Perhaps because Geography's author found "voice" in his own mother's storytelling, this inclusive comic novel seems to transcend gender, race, and politics to tell a happy human story accessible to most all readers. Women especially may embrace this novel. Certainly, its hugely appealing plot and characters may generate word-of-mouth to an audience of commute readers, airport travelers, and persons who prefer great storytelling novels for campsite or bedside. With good reason The Advocate tells readers: "Jack Fritscher writes wonderful books full of compas sion, humor, lyricism, and insight." Plus: this book can be judged by its strong, evocative cover!

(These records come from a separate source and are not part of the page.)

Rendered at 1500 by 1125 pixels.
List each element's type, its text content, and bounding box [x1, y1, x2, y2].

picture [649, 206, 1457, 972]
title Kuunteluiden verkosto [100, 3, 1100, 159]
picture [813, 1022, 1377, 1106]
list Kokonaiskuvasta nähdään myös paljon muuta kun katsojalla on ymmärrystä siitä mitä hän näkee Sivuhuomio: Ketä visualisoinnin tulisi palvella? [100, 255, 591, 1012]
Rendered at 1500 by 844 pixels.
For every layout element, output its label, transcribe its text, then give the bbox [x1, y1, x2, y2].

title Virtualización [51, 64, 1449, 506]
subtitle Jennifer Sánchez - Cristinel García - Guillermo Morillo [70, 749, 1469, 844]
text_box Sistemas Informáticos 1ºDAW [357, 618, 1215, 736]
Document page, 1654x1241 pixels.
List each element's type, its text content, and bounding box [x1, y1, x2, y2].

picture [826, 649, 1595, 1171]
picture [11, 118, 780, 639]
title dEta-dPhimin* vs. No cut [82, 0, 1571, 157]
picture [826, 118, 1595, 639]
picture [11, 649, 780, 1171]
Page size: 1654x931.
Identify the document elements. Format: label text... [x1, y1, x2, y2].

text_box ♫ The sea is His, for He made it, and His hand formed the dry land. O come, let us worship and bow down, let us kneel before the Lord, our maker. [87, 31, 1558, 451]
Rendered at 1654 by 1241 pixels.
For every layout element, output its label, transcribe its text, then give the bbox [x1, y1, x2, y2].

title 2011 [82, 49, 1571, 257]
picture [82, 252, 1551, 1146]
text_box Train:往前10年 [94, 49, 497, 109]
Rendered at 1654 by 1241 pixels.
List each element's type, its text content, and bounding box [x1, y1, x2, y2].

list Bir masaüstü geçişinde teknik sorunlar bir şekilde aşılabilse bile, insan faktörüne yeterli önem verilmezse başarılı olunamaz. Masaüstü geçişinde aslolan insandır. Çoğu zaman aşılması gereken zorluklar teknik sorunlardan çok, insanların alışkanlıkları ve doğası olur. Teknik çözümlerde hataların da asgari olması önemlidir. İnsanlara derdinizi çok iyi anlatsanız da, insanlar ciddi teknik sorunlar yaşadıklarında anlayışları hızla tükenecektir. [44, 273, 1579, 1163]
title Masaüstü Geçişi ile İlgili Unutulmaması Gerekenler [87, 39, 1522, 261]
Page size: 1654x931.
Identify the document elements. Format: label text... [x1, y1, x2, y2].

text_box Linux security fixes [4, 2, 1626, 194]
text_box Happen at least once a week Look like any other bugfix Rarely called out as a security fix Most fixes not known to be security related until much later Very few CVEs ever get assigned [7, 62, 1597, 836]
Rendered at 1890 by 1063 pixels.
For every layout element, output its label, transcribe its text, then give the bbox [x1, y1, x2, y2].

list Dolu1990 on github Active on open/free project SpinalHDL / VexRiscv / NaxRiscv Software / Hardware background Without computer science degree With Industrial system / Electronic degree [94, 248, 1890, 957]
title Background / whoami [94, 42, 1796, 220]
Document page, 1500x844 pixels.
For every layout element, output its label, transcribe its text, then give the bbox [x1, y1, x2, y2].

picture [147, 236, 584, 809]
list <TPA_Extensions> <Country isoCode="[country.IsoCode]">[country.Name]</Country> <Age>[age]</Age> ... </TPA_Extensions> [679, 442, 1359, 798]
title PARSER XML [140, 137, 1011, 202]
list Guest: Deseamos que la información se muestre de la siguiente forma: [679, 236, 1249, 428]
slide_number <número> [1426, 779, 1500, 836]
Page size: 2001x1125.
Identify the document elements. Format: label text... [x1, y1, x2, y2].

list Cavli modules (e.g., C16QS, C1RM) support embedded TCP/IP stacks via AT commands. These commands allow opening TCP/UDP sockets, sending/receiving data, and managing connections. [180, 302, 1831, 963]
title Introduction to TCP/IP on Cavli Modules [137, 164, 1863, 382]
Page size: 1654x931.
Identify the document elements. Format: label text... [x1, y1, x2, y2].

Geography's writer is an author of the human heart whose previous best-selling novel, Some Dance to Remember, begins with the line: "In the end, he could not deny his human heart." Heart and sexy desire boost the romantic comedy of Geography's dialog: "My thigh-feelin made me dizzy as a cyclone about to set down on a couple of trailer parks." Colorful female characters drive a three-way girl-meets-girl plot. In a small southern-Illinois town in the 1950s, everybody minds everybody else's business. When tomboy Laydia Spain meets Miss Lulabelle--the bleached blond farmer's daughter, furniture and reputations fly around the room. When the "cinnamon- skinned" Jessarose comes to town, the novel comes to terms with its subject matter. What is a secret love that's not secret anymore? And does absence make the heart grow fonder? Or is the beloved when out of sight, also out of mind?

Laydia Spain narrates her life story at the close of the 20th century. She untangles the past of 14 female and male characters' small-town lives tied together from the 1950s of Elvis to the 1960s post-JFK. Her "stand-up comedy" tale of faces unmasking--and conflicts resolving to a happy ending--is a human journey about coming of age and inventing one's self, despite all gossip, while keeping the torch of true love burning girl-to-girl. In a triangle with her two best friends, Miss Lulabelle and Jessarose, Laydia Spain outwits convention, opens her own bed-and-breakfast, and discovers a sisterly solidarity in new ideas of family, home, and the human heart. The women's lives mirror the vast social changes of the 50s and 60s that led to today's liberation situation.

Ultimately, in Geography's fast-moving plot, the dark-skinned cinnamon girl, Jessarose, who takes off on the road to fame and fortune as a roadhouse blues singer, defines the new direction of love, because, while "the human face is a limitless terrain that just pulls you right in...the geography of women is where nature itself takes course homeward bound, the long route or the short, the high road or the low."

Actually, The Geography of Women resonates in the reader's head. The writing makes the characters so alive that one forgets the author exists. Laydia Spain, for instance, has a "voice" that can be heard on every page. Fritscher is a master of dialog. Laydia Spain is a female force of nature. She makes her own luck.

The Geography of Women reads as vivid as a fast-talking film script with music. Jack Fritscher's sixth book of fiction is lean writing laced with witty observations and a couple of tear drops of genuine human compassion. Basing his novel on stories told by his mother, to whom the novel is dedicated, Fritscher channels a real storyteller's tale of strong women living in the heartland of the Midwest. Nostalgia for the 1950s is a plus. The author deserves credit for pro- actively diversifying his "voice" throughout his long career. (Some other authors might take a note!) Highly recommended. The Geography of Women, Jack Fritscher (with, I'd like to add, Virginia Day-Fritscher), Palm Drive Publishing, 1998, 142 pages, $9.95.